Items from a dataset
—————

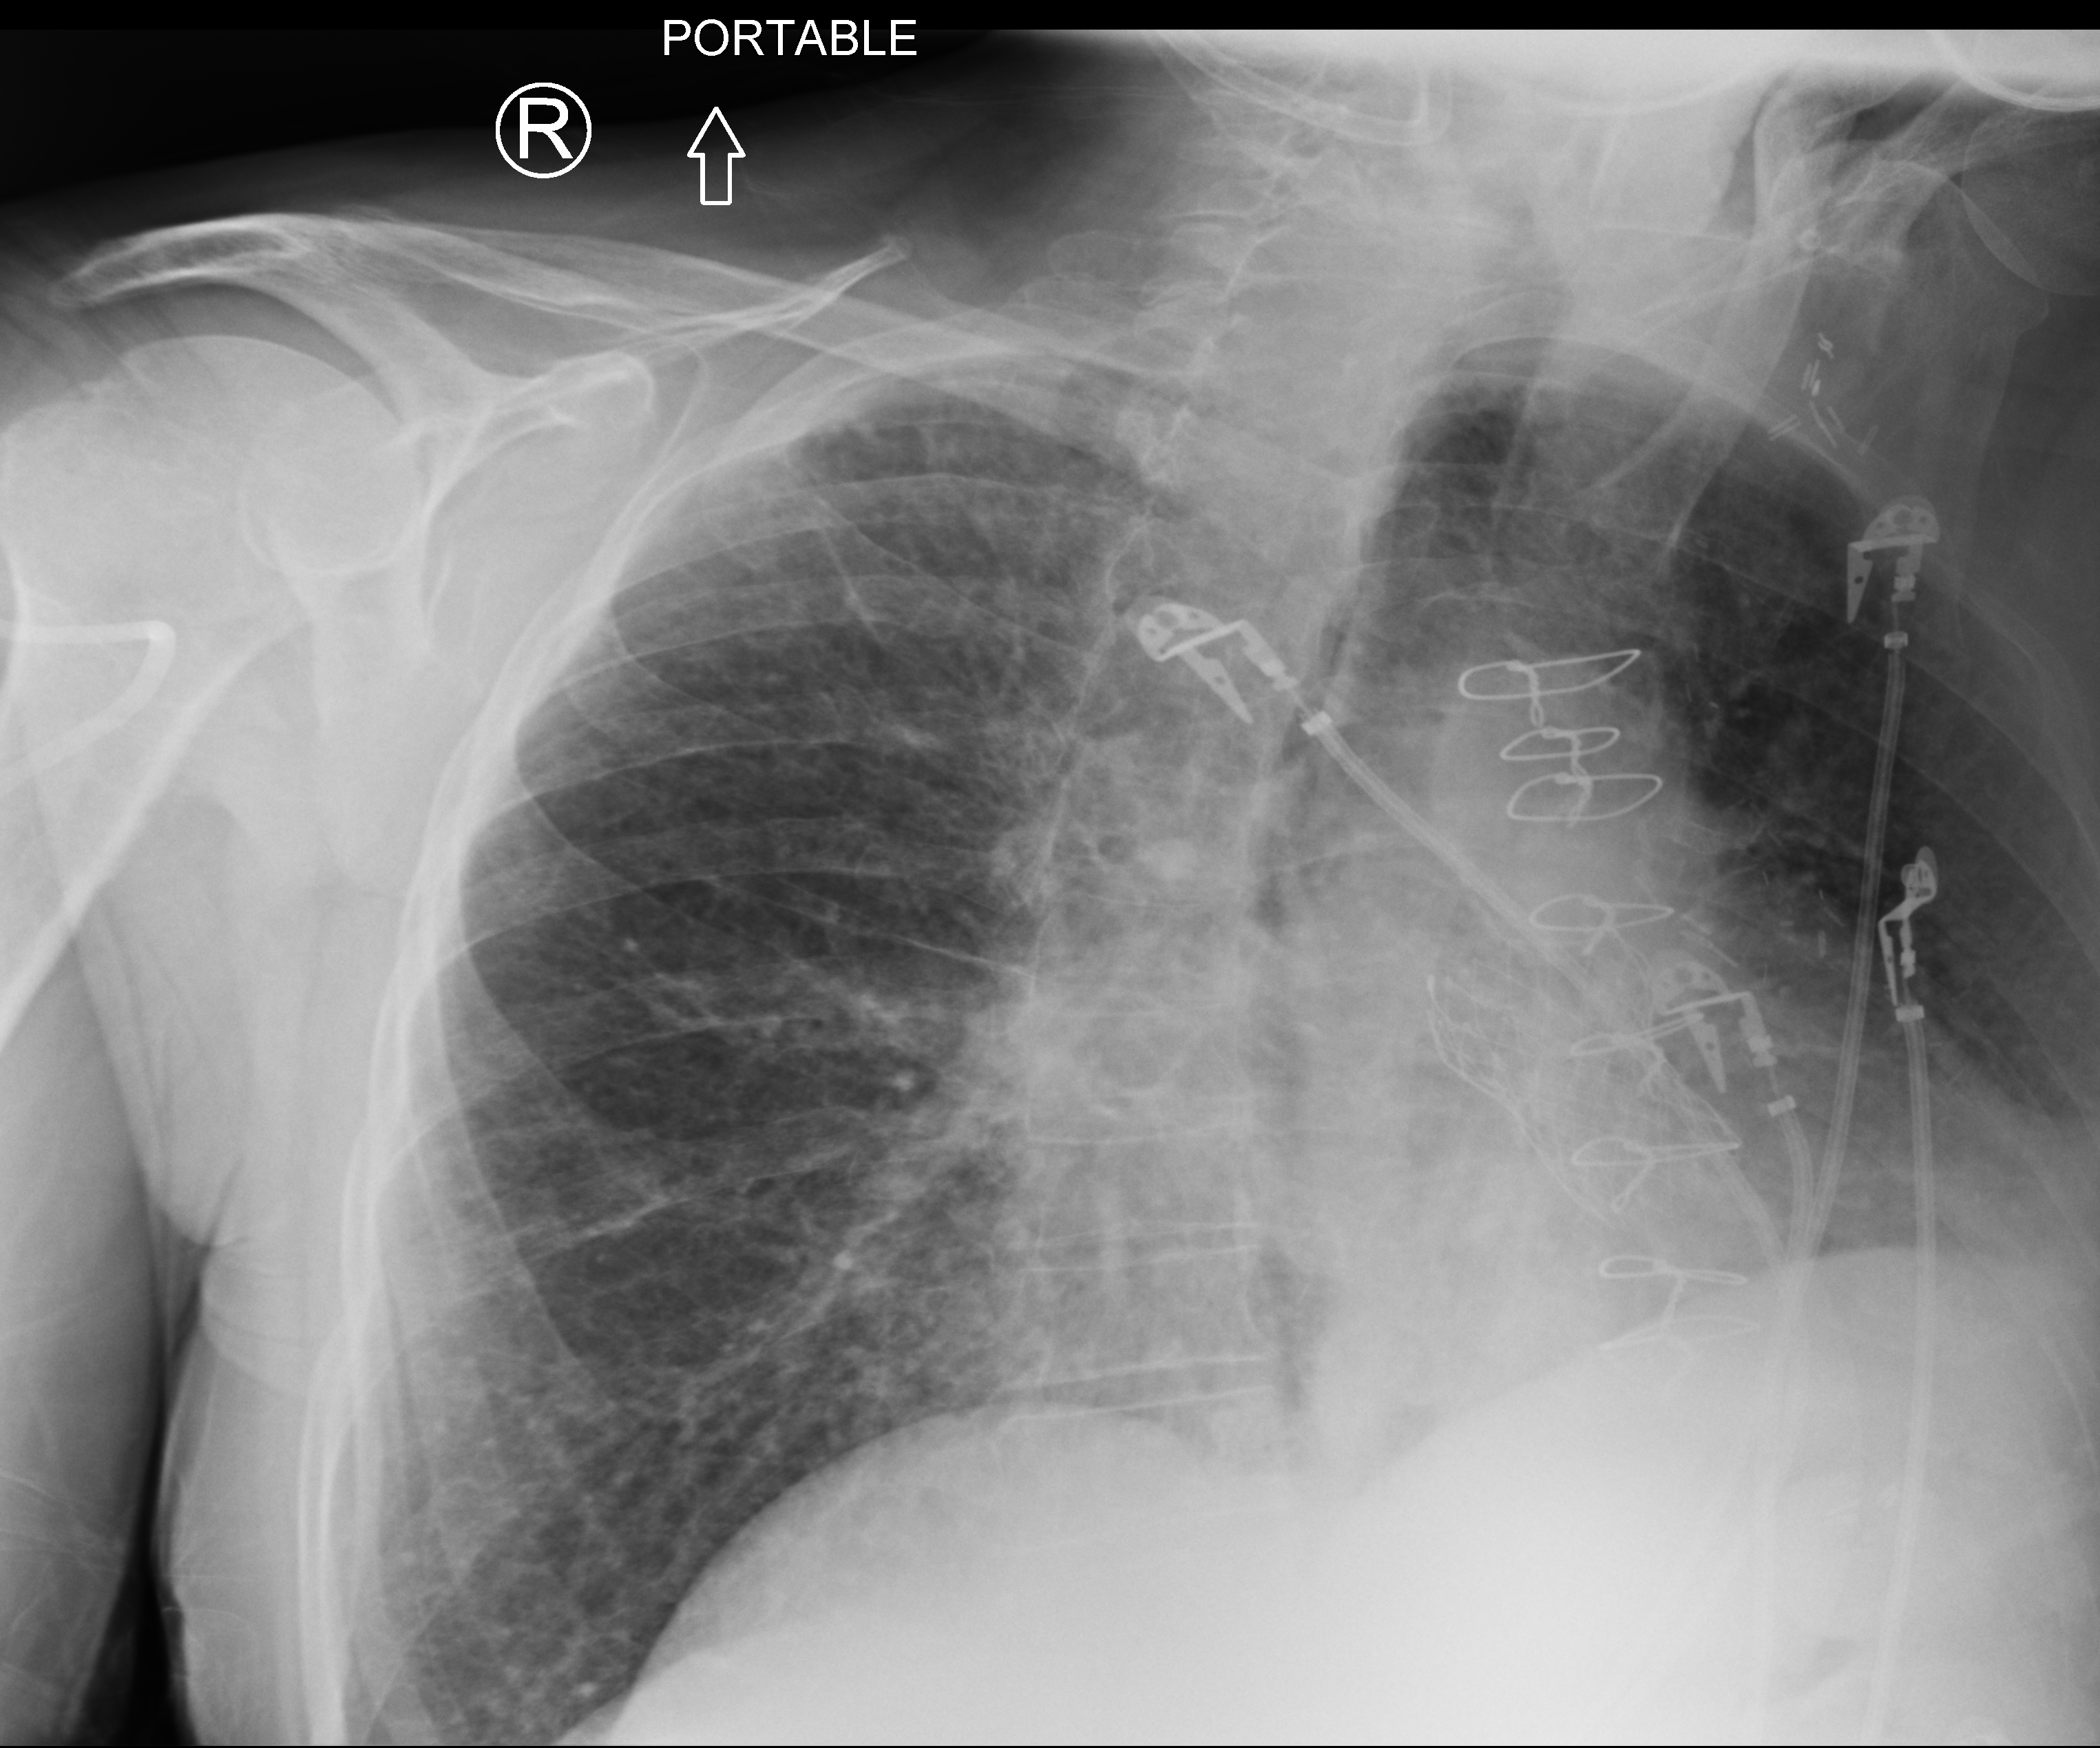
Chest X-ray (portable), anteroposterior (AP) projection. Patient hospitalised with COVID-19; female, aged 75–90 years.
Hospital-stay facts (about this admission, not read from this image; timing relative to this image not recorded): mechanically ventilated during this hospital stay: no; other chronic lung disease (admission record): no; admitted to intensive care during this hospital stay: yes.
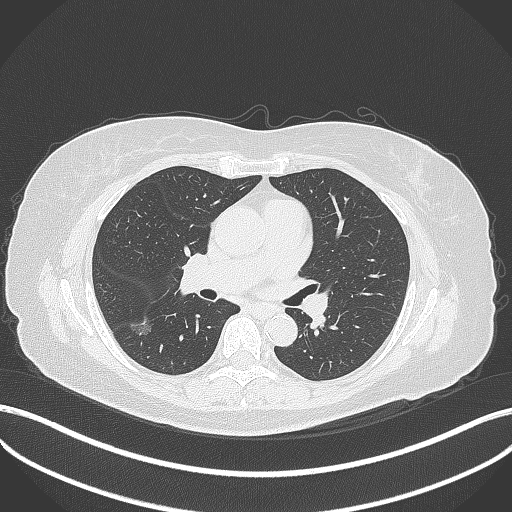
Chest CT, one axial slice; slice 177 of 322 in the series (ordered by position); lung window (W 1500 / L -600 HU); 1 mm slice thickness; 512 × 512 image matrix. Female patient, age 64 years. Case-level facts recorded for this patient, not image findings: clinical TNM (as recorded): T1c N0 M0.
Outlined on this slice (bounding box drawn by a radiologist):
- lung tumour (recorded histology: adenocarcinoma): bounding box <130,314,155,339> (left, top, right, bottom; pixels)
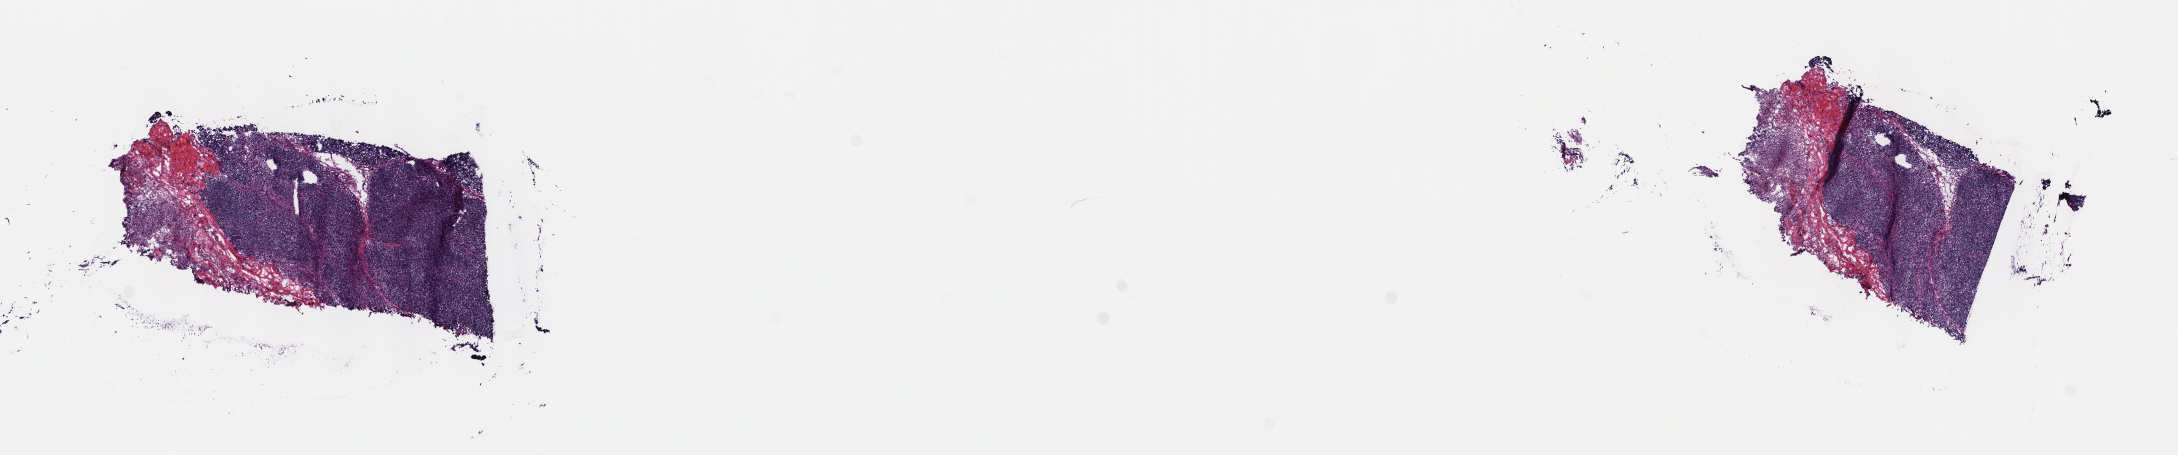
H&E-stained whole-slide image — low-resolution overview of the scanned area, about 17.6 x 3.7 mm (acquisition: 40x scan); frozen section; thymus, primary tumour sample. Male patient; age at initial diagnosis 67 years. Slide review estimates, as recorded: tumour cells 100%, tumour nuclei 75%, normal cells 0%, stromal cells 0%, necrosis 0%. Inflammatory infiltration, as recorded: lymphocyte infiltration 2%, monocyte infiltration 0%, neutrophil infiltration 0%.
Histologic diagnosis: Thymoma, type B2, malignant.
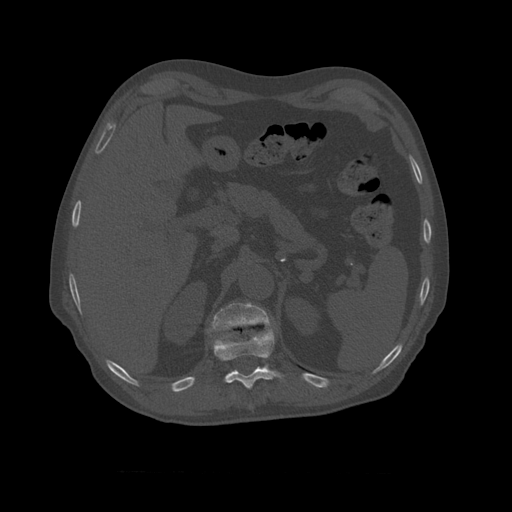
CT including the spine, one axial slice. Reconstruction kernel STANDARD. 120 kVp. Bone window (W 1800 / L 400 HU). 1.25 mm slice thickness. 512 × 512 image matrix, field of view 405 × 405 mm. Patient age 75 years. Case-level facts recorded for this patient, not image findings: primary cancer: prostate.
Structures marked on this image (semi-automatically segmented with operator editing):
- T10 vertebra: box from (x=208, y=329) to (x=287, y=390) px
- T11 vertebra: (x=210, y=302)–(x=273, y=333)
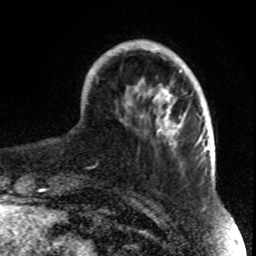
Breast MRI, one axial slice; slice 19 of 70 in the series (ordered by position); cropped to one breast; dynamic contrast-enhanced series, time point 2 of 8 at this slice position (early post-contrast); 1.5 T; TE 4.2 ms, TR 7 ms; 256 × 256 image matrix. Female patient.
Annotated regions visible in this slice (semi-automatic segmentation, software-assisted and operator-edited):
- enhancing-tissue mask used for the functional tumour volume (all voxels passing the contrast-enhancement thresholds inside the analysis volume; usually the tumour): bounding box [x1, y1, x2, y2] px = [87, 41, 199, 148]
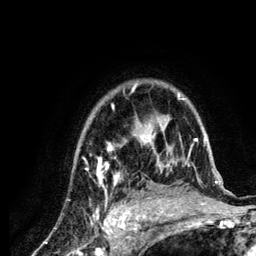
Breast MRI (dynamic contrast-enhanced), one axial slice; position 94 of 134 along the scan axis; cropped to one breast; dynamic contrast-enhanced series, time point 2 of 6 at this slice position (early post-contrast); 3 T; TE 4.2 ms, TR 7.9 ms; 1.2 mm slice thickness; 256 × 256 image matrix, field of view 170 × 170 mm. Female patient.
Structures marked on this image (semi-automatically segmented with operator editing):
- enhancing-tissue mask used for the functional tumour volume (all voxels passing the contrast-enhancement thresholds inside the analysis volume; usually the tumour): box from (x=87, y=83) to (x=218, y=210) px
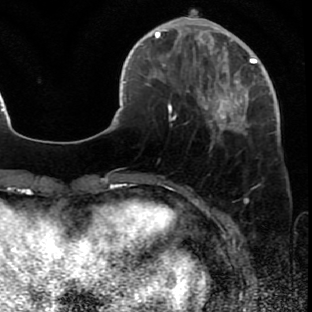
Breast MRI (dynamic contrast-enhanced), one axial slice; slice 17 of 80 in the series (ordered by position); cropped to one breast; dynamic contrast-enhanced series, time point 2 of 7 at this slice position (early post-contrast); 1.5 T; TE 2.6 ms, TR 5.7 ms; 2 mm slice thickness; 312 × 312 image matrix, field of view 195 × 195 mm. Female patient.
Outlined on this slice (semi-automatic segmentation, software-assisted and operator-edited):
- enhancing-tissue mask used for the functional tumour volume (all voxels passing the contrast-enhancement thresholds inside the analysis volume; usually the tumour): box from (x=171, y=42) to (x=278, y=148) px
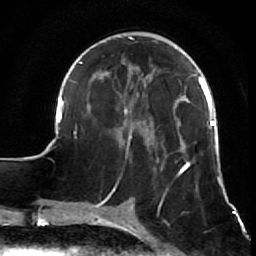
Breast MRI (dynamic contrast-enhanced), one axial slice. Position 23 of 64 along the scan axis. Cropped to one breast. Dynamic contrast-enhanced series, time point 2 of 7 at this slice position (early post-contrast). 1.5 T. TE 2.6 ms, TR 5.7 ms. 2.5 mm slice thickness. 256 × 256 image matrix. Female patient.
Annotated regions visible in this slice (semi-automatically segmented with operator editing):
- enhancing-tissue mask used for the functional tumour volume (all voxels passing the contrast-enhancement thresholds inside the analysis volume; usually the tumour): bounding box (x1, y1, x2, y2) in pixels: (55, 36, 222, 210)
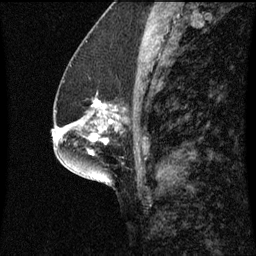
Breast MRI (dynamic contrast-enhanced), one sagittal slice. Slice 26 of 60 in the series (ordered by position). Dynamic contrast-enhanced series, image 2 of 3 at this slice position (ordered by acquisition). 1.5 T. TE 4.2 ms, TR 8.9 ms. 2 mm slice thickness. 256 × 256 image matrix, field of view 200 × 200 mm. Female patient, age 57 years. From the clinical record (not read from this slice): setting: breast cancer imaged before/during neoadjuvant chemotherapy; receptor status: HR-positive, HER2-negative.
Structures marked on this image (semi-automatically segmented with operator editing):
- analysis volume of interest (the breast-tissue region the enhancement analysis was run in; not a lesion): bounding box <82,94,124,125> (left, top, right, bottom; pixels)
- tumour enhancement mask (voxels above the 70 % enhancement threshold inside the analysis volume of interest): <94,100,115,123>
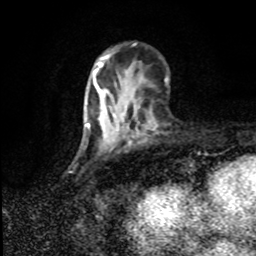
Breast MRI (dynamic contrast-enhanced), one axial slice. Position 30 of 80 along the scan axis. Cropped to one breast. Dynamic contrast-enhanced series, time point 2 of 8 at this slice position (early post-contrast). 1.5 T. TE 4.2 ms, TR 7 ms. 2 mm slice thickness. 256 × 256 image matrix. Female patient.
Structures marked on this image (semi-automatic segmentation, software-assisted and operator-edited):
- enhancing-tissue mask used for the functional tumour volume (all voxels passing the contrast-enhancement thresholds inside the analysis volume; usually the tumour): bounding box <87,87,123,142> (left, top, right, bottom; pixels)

—————

■ **Exercise aim**: Pictures are to be left out. Write out only the lines above starting at the one with "- T10 vertebra: box" and ending at the one with "41, 199, 148]", both lines included, exactly.

■ **Solution to this task**:
- T10 vertebra: box from (x=208, y=329) to (x=287, y=390) px
- T11 vertebra: (x=210, y=302)–(x=273, y=333)
Breast MRI, one axial slice; slice 19 of 70 in the series (ordered by position); cropped to one breast; dynamic contrast-enhanced series, time point 2 of 8 at this slice position (early post-contrast); 1.5 T; TE 4.2 ms, TR 7 ms; 256 × 256 image matrix. Female patient.
Annotated regions visible in this slice (semi-automatic segmentation, software-assisted and operator-edited):
- enhancing-tissue mask used for the functional tumour volume (all voxels passing the contrast-enhancement thresholds inside the analysis volume; usually the tumour): bounding box [x1, y1, x2, y2] px = [87, 41, 199, 148]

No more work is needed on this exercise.